Theriva Biologics (NYSE American: TOVX) has announced the U.S. Food and Drug Administration's (FDA) guidance on the design of its Phase 3 clinical study for VCN-01 in combination with standard-of-care chemotherapy for the treatment of metastatic pancreatic ductal adenocarcinoma (PDAC). The FDA advised against expanding the ongoing VIRAGE Phase 2b study into Phase 3, recommending instead a standalone Phase 3 study of VCN-01 with gemcitabine/nab-paclitaxel. This guidance is intended to streamline the trial design and facilitate clearer data interpretation.
The FDA's feedback, obtained during a Type D meeting, supports Theriva's proposed Phase 3 design, indicating that the inclusion of additional standard-of-care chemotherapy for PDAC was unnecessary. The meeting also addressed statistical elements for confirmatory clinical studies, including methods for sample size estimation and study populations for data analysis. Theriva Biologics recently completed target enrollment for the multinational VIRAGE Phase 2b clinical study, which evaluates intravenous VCN-01 in combination with gemcitabine/nab-paclitaxel as a first-line therapy for PDAC patients.

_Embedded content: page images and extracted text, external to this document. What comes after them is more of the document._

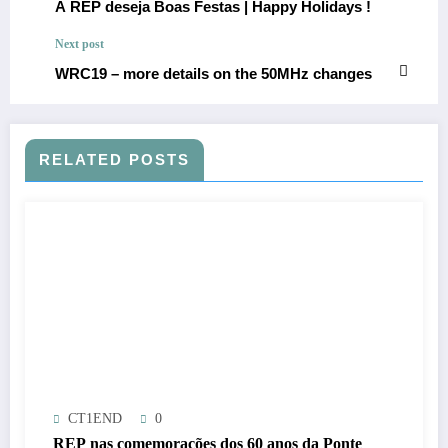
A REP deseja Boas Festas | Happy Holidays !
Next post
WRC19 – more details on the 50MHz changes
RELATED POSTS
CT1END
0
REP nas comemorações dos 60 anos da Ponte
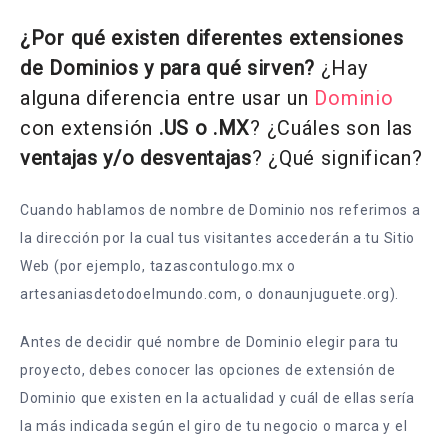
¿Por qué existen diferentes extensiones
de Dominios y para qué sirven?
¿Hay
alguna diferencia entre usar un
Dominio
con extensión
.US o .MX
? ¿Cuáles son las
ventajas y/o desventajas
? ¿Qué significan?
Cuando hablamos de nombre de Dominio nos referimos a
la dirección por la cual tus visitantes accederán a tu Sitio
Web (por ejemplo, tazascontulogo.mx o
artesaniasdetodoelmundo.com, o donaunjuguete.org).
Antes de decidir qué nombre de Dominio elegir para tu
proyecto, debes conocer las opciones de extensión de
Dominio que existen en la actualidad y cuál de ellas sería
la más indicada según el giro de tu negocio o marca y el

VCN-01: Oncolytic Adenovirus Approach
VCN-01 is a systemically administered oncolytic adenovirus designed to selectively replicate within tumor cells and degrade the tumor stroma. This mechanism aims to overcome physical and immunosuppressive barriers to cancer treatment. VCN-01 exerts antitumor effects by selectively infecting and lysing tumor cells, enhancing the access and perfusion of co-administered chemotherapy, and increasing tumor immunogenicity.
Clinical Development and Future Plans
To date, VCN-01 has been administered to 142 patients in company- and investigator-sponsored clinical trials across various cancers, including PDAC, head and neck squamous cell carcinoma, ovarian cancer, colorectal cancer, and retinoblastoma. Following the completion of the VIRAGE study, Theriva plans to request another meeting with the FDA to discuss the details of the proposed confirmatory Phase 3 study protocol.
Management Perspective
"The FDA’s advice on key elements of a potential confirmatory Phase 3 study evaluating VCN-01 plus gemcitabine/nab-paclitaxel as a first-line treatment for metastatic PDAC patients is critical as the VIRAGE study has entered final patient follow-up and we are actively planning the next steps in VCN-01 development," said Steven A. Shallcross, Chief Executive Officer of Theriva Biologics. "The feedback from the FDA and European regulatory agencies will facilitate the design of a Phase 3 study protocol that is expected to maximize our ability to provide a new therapeutic option to patients suffering this terrible disease."
Pancreatic Cancer Landscape
Pancreatic ductal adenocarcinoma (PDAC) accounts for over 90% of all pancreatic tumors. It is often diagnosed in late stages due to the lack of characteristic symptoms in early stages, making surgical resection and curative treatment challenging. Only 10% of cases are resectable at presentation, while 50-60% present with distant metastases.